---------- TEKST

ECLI:NL:CRVB:2014:3793

Centrale Raad van Beroep

Datum uitspraak
18 november 2014
Publicatiedatum
18 november 2014
Zaaknummer
13-5060 WWB
Instantie
Centrale Raad van Beroep
Type
Uitspraak
Procedures
  • Hoger beroep
Rechters
Vindplaatsen
  • Rechtspraak.nl
AI samenvatting door LexboostAutomatisch gegenereerd

Afwijzing bijstandsaanvraag wegens niet voldoen aan inlichtingenverplichting en vertrouwensbeginsel

In deze zaak heeft de Centrale Raad van Beroep op 18 november 2014 uitspraak gedaan in hoger beroep tegen de beslissing van de rechtbank Limburg. Appellante had bijstandsverlening aangevraagd op basis van de Wet werk en bijstand (WWB), maar haar aanvraag werd afgewezen omdat zij niet voldeed aan de inlichtingenverplichting. De Raad oordeelde dat de financiële situatie van appellante onduidelijk was gebleven, waardoor het recht op bijstand niet kon worden vastgesteld. Appellante had weliswaar enkele gegevens overgelegd, maar deze waren inconsistent en niet volledig. Tijdens een huisbezoek werd bovendien een hennepkwekerij aangetroffen, wat de situatie verder complicaties gaf. Appellante stelde dat het dagelijks bestuur het vertrouwensbeginsel had geschonden door mondelinge toezeggingen te doen over de bijstandsverlening, maar de Raad oordeelde dat er geen sprake was van een uitdrukkelijke en onvoorwaardelijke toezegging. De Raad bevestigde de uitspraak van de rechtbank en wees het hoger beroep van appellante af.

Uitspraak

13/5060 WWB
Datum uitspraak: 18 november 2014
Centrale Raad van Beroep
Meervoudige kamer
Uitspraak op het hoger beroep tegen de uitspraak van de rechtbank Limburg van
9 september 2013, 12/976 (aangevallen uitspraak)
Partijen:
[Appellante] te [woonplaats] (appellante)
het dagelijks bestuur van de Intergemeentelijke sociale dienst Brunssum, Onderbanken en Landgraaf (dagelijks bestuur)
PROCESVERLOOP
Namens appellante heeft mr. S.X.J. Zuidema, advocaat, hoger beroep ingesteld.
Het dagelijks bestuur heeft een verweerschrift ingediend.
Het onderzoek ter zitting heeft plaatsgevonden op 7 oktober 2014. Appellante is, met bericht, niet verschenen. Het dagelijks bestuur heeft zich laten vertegenwoordigen door
W.M.J. Michiels.

OVERWEGINGEN

1. De Raad gaat uit van de volgende in dit geding van belang zijnde feiten en omstandigheden.

--------------------
---------- VERMELDINGEN

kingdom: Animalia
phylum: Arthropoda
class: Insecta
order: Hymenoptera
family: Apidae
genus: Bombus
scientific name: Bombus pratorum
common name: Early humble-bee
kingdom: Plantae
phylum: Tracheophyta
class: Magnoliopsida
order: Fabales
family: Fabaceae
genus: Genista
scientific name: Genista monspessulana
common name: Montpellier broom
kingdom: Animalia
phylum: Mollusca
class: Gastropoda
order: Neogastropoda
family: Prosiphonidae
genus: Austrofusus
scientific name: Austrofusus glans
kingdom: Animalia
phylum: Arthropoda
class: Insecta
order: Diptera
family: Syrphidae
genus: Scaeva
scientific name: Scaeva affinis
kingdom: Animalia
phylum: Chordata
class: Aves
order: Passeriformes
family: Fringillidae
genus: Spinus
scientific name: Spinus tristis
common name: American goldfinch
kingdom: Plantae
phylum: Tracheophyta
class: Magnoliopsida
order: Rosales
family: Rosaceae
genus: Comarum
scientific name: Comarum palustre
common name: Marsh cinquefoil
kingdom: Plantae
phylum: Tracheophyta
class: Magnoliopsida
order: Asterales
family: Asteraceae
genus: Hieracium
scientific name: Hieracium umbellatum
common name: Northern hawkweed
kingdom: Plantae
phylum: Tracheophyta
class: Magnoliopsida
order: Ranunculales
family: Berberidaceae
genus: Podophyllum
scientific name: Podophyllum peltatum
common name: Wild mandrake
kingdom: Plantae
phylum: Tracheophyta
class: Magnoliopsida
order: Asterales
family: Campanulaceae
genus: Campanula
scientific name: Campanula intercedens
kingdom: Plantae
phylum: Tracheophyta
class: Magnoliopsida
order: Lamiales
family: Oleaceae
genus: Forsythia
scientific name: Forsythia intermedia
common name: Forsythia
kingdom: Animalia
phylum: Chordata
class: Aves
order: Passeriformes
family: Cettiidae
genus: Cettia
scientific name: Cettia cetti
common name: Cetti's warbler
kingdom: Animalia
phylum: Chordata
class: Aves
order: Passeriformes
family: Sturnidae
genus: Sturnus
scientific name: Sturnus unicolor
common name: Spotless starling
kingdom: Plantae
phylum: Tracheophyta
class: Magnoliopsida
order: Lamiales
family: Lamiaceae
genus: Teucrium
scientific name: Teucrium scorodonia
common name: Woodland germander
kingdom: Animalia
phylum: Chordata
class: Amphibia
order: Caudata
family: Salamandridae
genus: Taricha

--------------------

**TE VERRICHTEN OPDRACHTEN:**
1. Geef het deel van de vermeldingen vanaf het begin tot en met de regel die "order: Neogastropoda" bevat ongewijzigd terug.
2. Zet de uitspraak van de Centrale Raad van Beroep voort, aansluitend op de laatste zin.
De vermeldingen houden geen verband met de uitspraak.

**DE ANTWOORDEN:**
1.
kingdom: Animalia
phylum: Arthropoda
class: Insecta
order: Hymenoptera
family: Apidae
genus: Bombus
scientific name: Bombus pratorum
common name: Early humble-bee
kingdom: Plantae
phylum: Tracheophyta
class: Magnoliopsida
order: Fabales
family: Fabaceae
genus: Genista
scientific name: Genista monspessulana
common name: Montpellier broom
kingdom: Animalia
phylum: Mollusca
class: Gastropoda
order: Neogastropoda

2.
1.1.
Op 1 juni 2011 heeft appellante bijstand op grond van de Wet werk en bijstand (WWB) aangevraagd.
1.2.
Bij besluit van 8 augustus 2011 heeft het college deze aanvraag afgewezen op de grond dat appellante een gezamenlijke huishouding voert met haar ex-vriend. Hangende het bezwaar van appellante tegen het besluit van 8 augustus 2011 heeft het dagelijks bestuur dit besluit ingetrokken en bepaald dat het onderzoek naar het recht op bijstand per 1 juni 2011 wordt hervat.
1.3.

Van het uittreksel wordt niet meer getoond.